OECD 492 (2018) - The test item, N-(2-hydroxyethyl)dodecanamide applied to human Cornea in order to assess it irritation potential. The test item’s intrinsic colour was not intensive and it did not prove to dye water or isopropanol in the colour interference pre-test. Therefore, additional tests with viable tissues (without MTT addition) did not have to be performed. The test item proved to be an MTT reducer in the MTT pre-test. Therefore, additional tests with freeze-killed tissues had to be performed. The viability values resulted in these additional tests were used to correct the values gained in the normal tests.  Each 50 mg of the test item, were applied to each of duplicate tissue for 6 hours. Each 50 µL of the negative control (deionised water) and of the positive control (methyl acetate) were also applied to duplicate tissues each. After treatment with the negative control the absorbance values were well within the required acceptability criterion of OD > 0.8 and < 2.5, thus showing the quality of the tissues. Treatment with the positive control induced a decrease below 50% viability compared with the negative control value in the relative absorbance, thus ensuring the validity of the test system. The difference of viability between the two relating tissues was < 20% in the same run (for test item tissues, positive and negative control tissues).
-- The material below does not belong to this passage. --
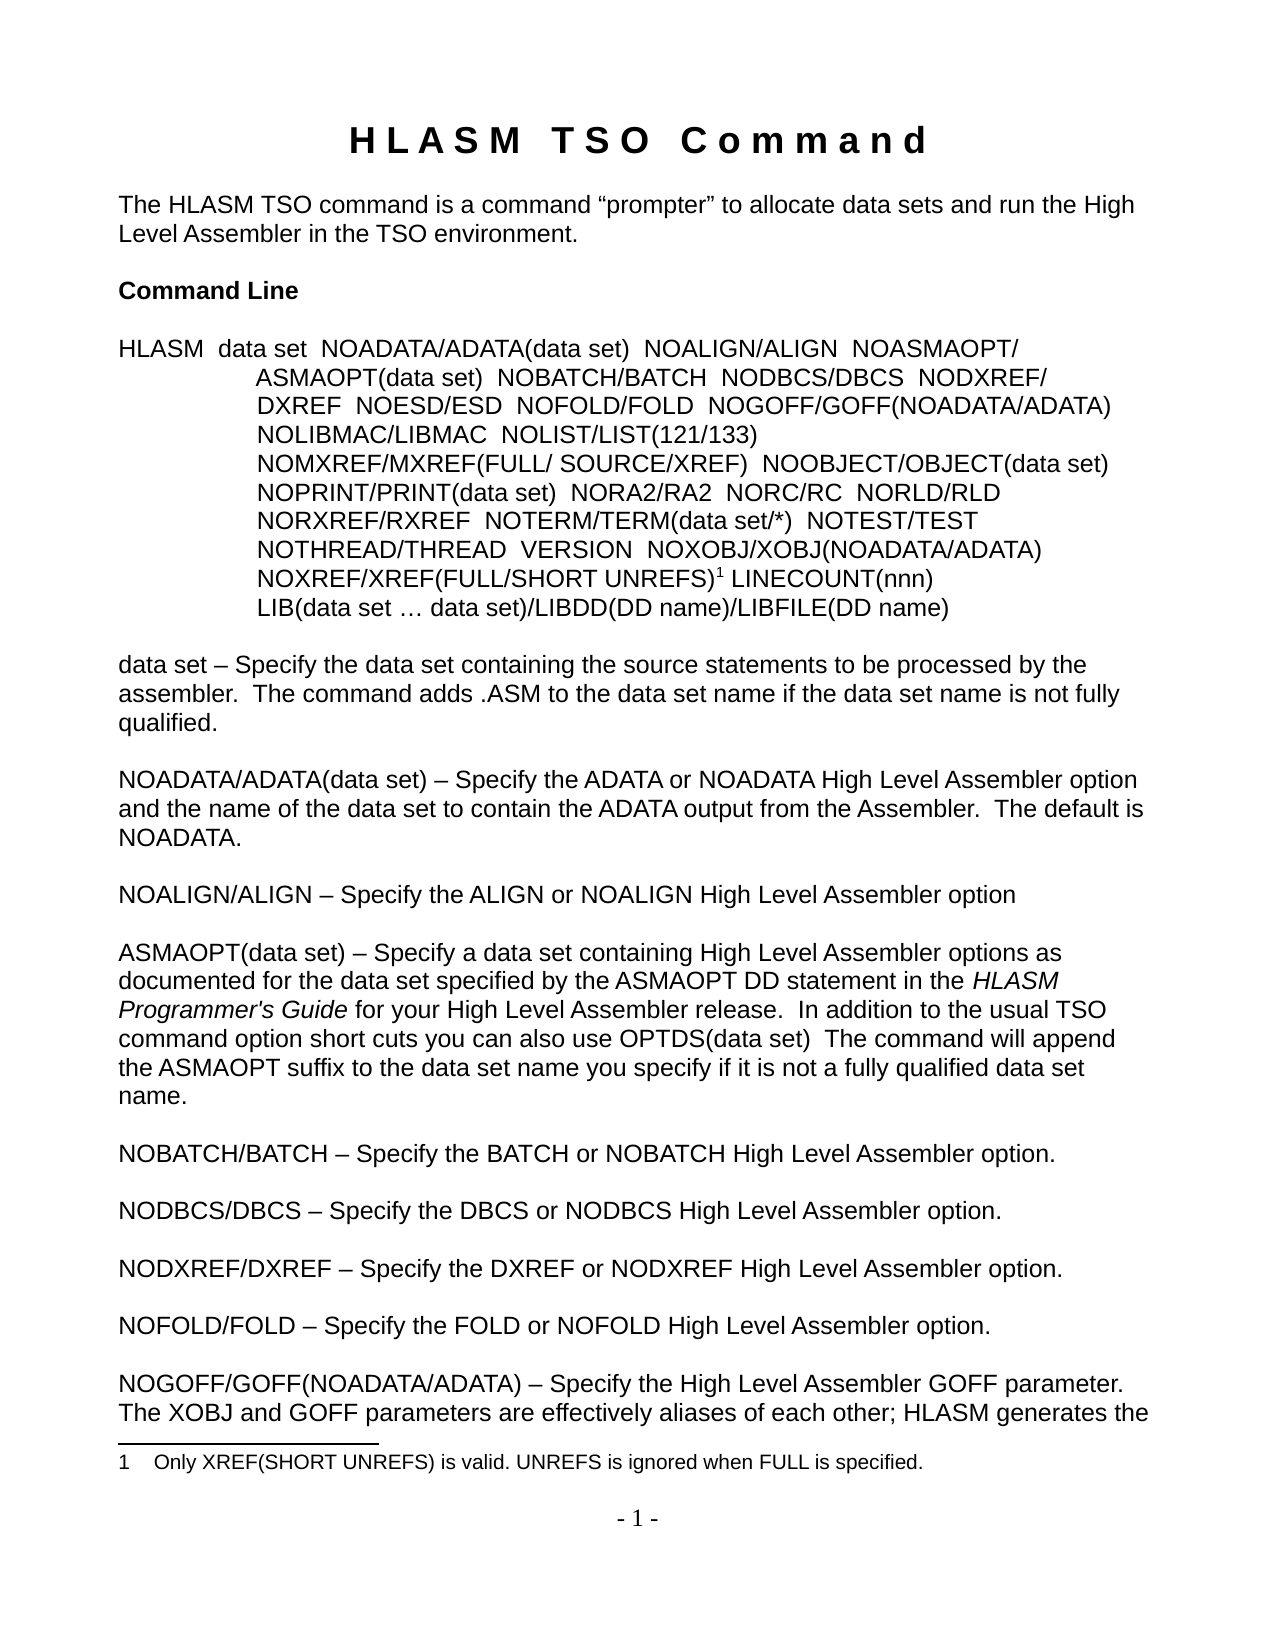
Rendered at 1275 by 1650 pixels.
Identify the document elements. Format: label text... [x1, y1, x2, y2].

A reduction in tissue viability was observed following incubation with the test item. Compared with the value of the negative control, the relative mean absorption value corresponding to the viability of the tissues decreased below 60% (determined value for the test item 43.1%). In conclusion, it can be stated that in this study and under the experimental conditions reported, the test item possesses an eye irritating potential.

Whilst the OECD 437 (BCOP) and OECD 492 (EpiOcular) methodology for eye irritation does not permit discrimination between serious eye damage and eye irritation in accordance with CLP, a conclusion on classification and labelling is reached for this substance based on a weight-of-evidence approach, based on the integrated testing approach conducted in accordance with ECHA Guidance on Information Requirements and Chemical Safety Assessment, Chapter R.7a. (v6.0 - July 2017). Both assays conducted indicate with certainty that the substance should not be classified for serious eye damage (Eye Dam. 1), yet both assays confirm that the substance should not have no classification with respect to eye irritation and is considered to have eye irritation potential. Therefore, the proposed classification and labelling scheme for this substance under CLP is category 2 (H319: causes serious eye irritation).

Justification for classification or non-classification

The substance meets the criteria for classification as an eye irritant (Eye Irrit. 2, H319: causes serious eye irritation) in accordance with Regulation (EC) No 1272/2008 (CLP).